Given 5 members, 5 scientists and 9 mathematicians. How many committees can be formed if .....
a. all are scientists?
b. exactly 3 mathematicians?
c. 2 scientists are not allowed to be in the committee?
d. 1 of the scientists and 1 of the mathematicians are not allowed to be in the committee?
e. 2 mathematicians and 1 of the scientists cannot be in the committee?
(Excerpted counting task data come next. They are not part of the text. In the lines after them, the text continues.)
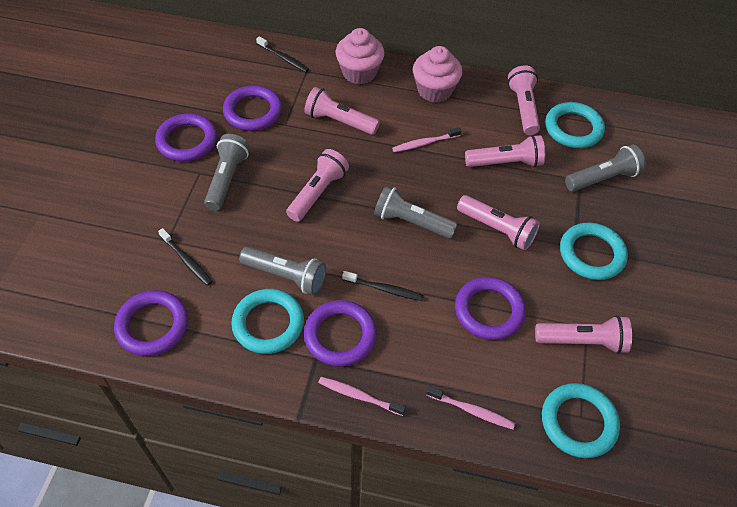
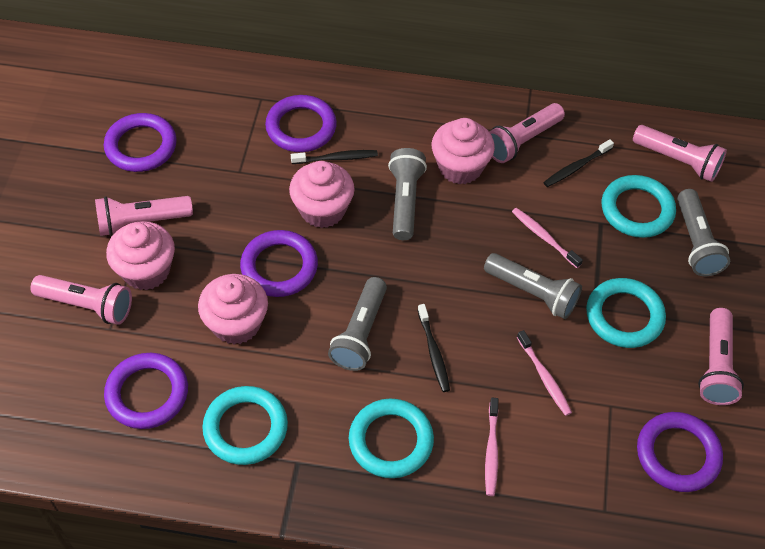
pink cupcake: 2 -> 4
pink flashlight: 6 -> 5

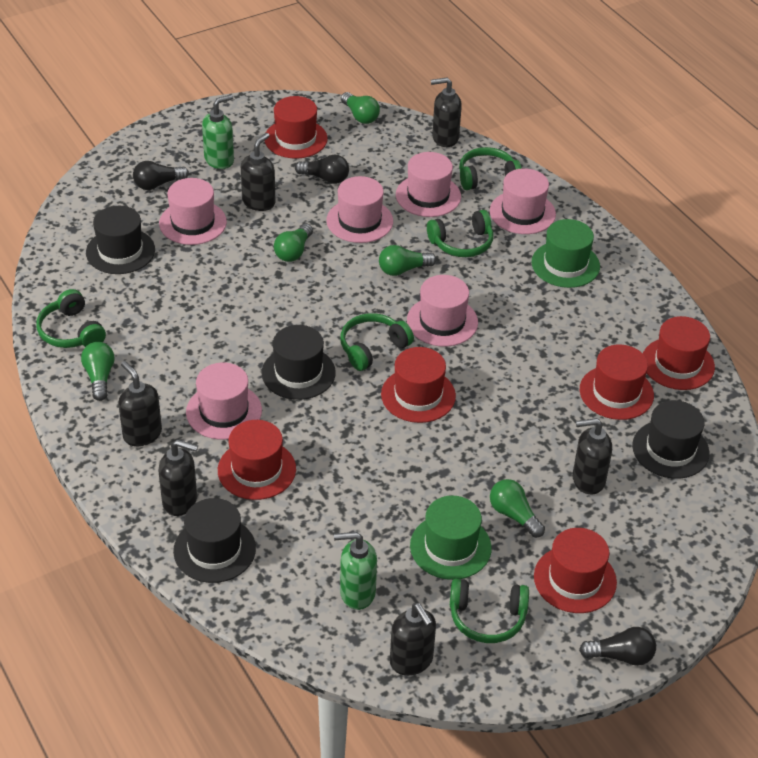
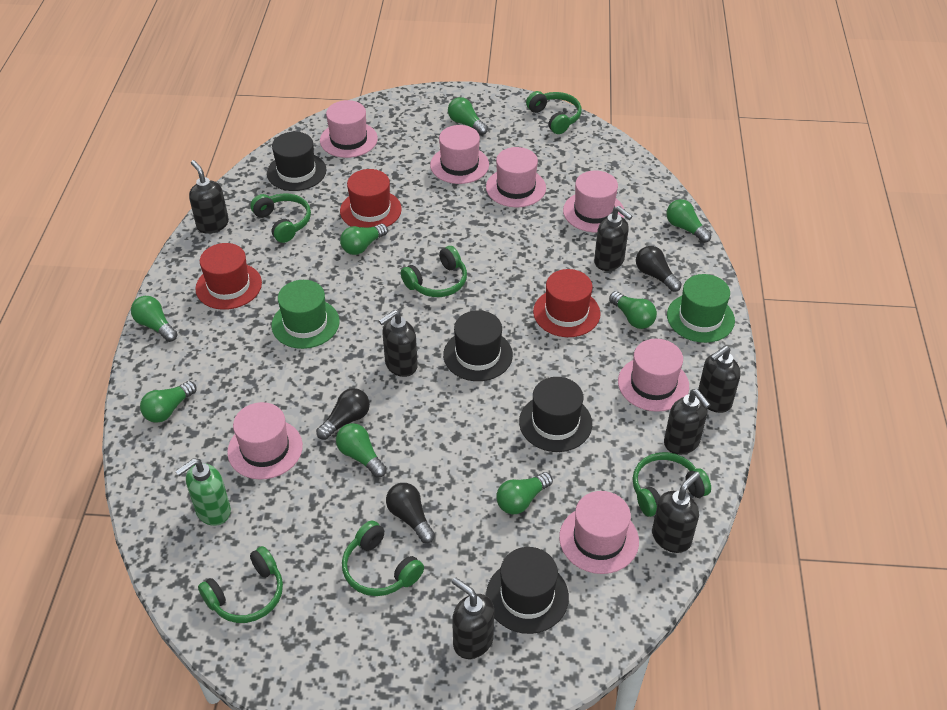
black soap dispenser: 6 -> 7
green headphones: 5 -> 6
green light bulb: 5 -> 8
green soap dispenser: 2 -> 1
pink hat: 6 -> 7
red hat: 6 -> 3

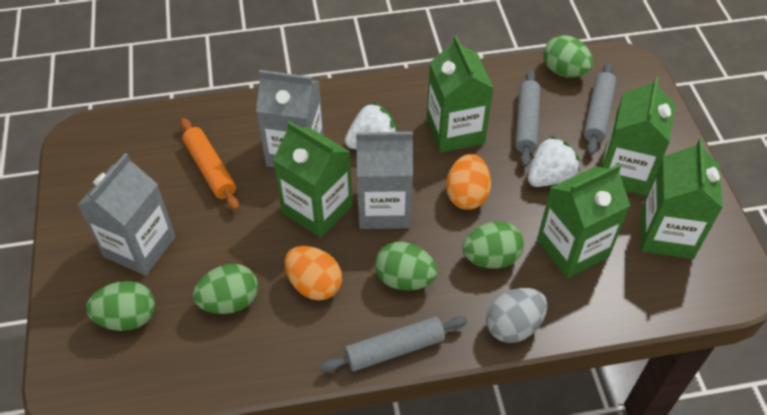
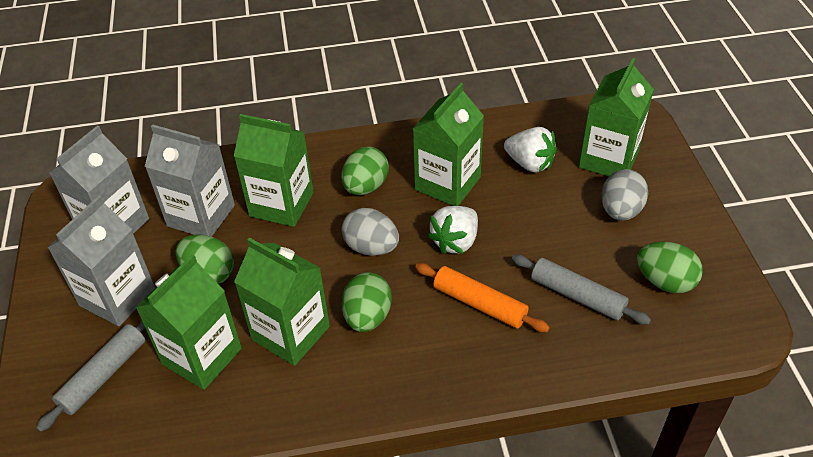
green egg: 5 -> 4
grey egg: 1 -> 2
grey rolling pin: 3 -> 2
orange egg: 2 -> 0

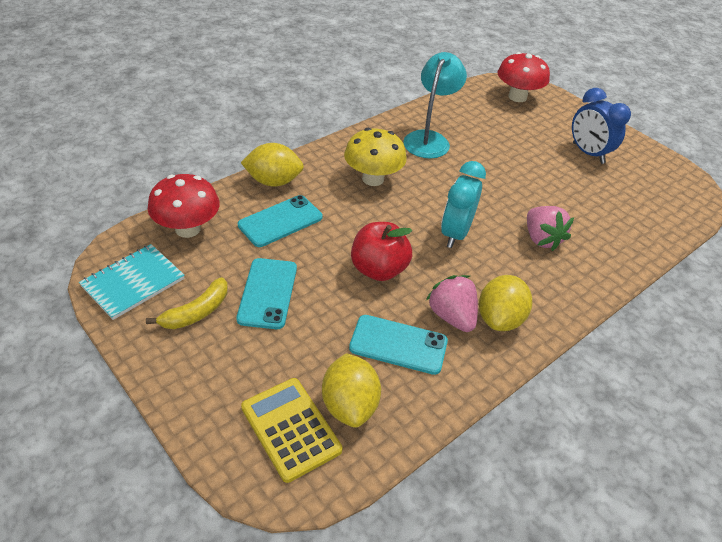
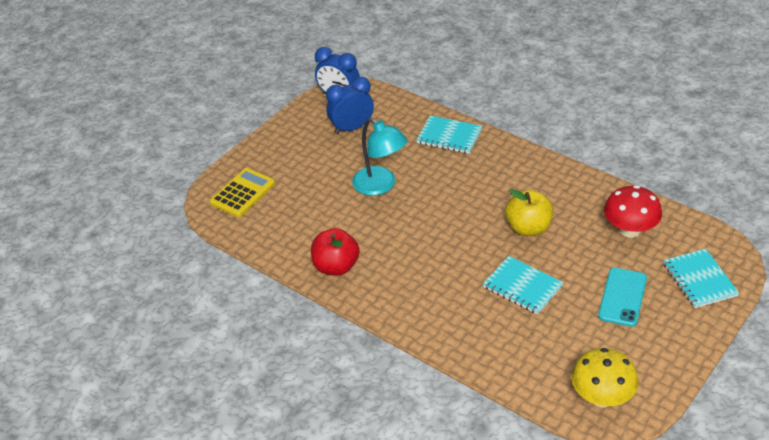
blue clock: 1 -> 2
pink strawberry: 2 -> 0
red mushroom: 2 -> 1
turquoise clock: 1 -> 0
turquoise notebook: 1 -> 3
turquoise phone: 3 -> 1
yellow apple: 0 -> 1
yellow banana: 1 -> 0
yellow lemon: 3 -> 0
Before I answer, clear up the following:
We have 14 people, 5 of them scientists and 9 mathematicans, and we want to form a committee of 5 ??
ooops sorry. This is a more clear question.
How many different committee with 5 members can be formed if you have to choose from 5 scientists, 5 mathematicians?
a. all are scientists?
b. exactly 3 mathematicians?
c. 2 scientists are not allowed to be in the committee?
d. 1 of the scientists and 1 of the mathematicians are not allowed to be in the committee?
e. 2 mathematicians and 1 of the scientists cannot be in the committee
its 9 mathematician instead of 5. Sorry again.
That's better, BUT did you mean to change the number of mathematicians to 5 from 9 ????
I will assume you meant 9 maths
a) since you need all 5 scientists in your committee of 5,
number of ways = C(5,5) = 1
b) so you want 3 of the 5 scientists and 2 of the maths
number of ways = C(5,3) x C(9,2) = 10(36) = 360
c) so we just eliminate 2 of the people
seems to be no other restriction, simply choose 5 from the remaining 12
= C(12,5) = 792
d) to me that is the same as c)
e) 3 specified people are out, so leaves 11 to choose from
C(11,5) = 462
If you meant to change the number of math guys from 9 to 5, just make the necessary changes in the above steps.
Thanks much. I will do just that.
To solve these types of combinatorial problems, we can use the concept of combinations.
A combination is a way to select items from a larger set without considering their order. The formula to find the number of combinations is:
nCr = n! / r!(n-r)!
Where n is the total number of items, r is the number of items to be selected, and ! denotes factorial (the product of all positive integers from 1 to n).
Let's solve each part of the problem using this formula:
a. All scientists:
Since there are 5 scientists, we need to select all of them. So, the number of committees that can be formed is the combination of selecting 5 scientists from 5.
nCr = 5! / 5!(5-5)! = 5! / 5!0! = 1
Therefore, there is only 1 committee that can be formed when all members are scientists.
b. Exactly 3 mathematicians:
There are 9 mathematicians, and we need to select exactly 3 of them. The number of committees that can be formed is the combination of selecting 3 mathematicians from 9.
nCr = 9! / 3!(9-3)! = 9! / 3!6! = (9 * 8 * 7) / (3 * 2 * 1) = 84
Therefore, 84 committees can be formed with exactly 3 mathematicians.
c. 2 scientists are not allowed:
In this case, we have 5 scientists, and we need to select a committee from the remaining 3 scientists out of the total 5. The number of committees that can be formed is the combination of selecting 3 scientists from 5.
nCr = 5! / 3!(5-3)! = 5! / 3!2! = (5 * 4) / (2 * 1) = 10
Therefore, 10 committees can be formed when 2 particular scientists are not allowed.
d. 1 scientist and 1 mathematician are not allowed:
In this case, we have to consider the exclusion of 1 scientist and 1 mathematician. So, we need to select a committee from the remaining 4 scientists and 8 mathematicians out of the total 5 scientists and 9 mathematicians.
nCr = (4 + 8)! / 3!(4+8-3)! = 12! / 3!9! = (12 * 11 * 10) / (3 * 2 * 1) = 220
Therefore, 220 committees can be formed when 1 scientist and 1 mathematician are not allowed.
e. 2 mathematicians and 1 scientist cannot be in the committee:
In this case, we have to exclude 2 mathematicians and 1 scientist from the total 5 scientists and 9 mathematicians. We need to select a committee from the remaining 3 scientists and 7 mathematicians.
nCr = (3 + 7)! / 3!(3+7-3)! = 10! / 3!7! = (10 * 9 * 8) / (3 * 2 * 1) = 120
Therefore, 120 committees can be formed when 2 mathematicians and 1 scientist cannot be in the committee.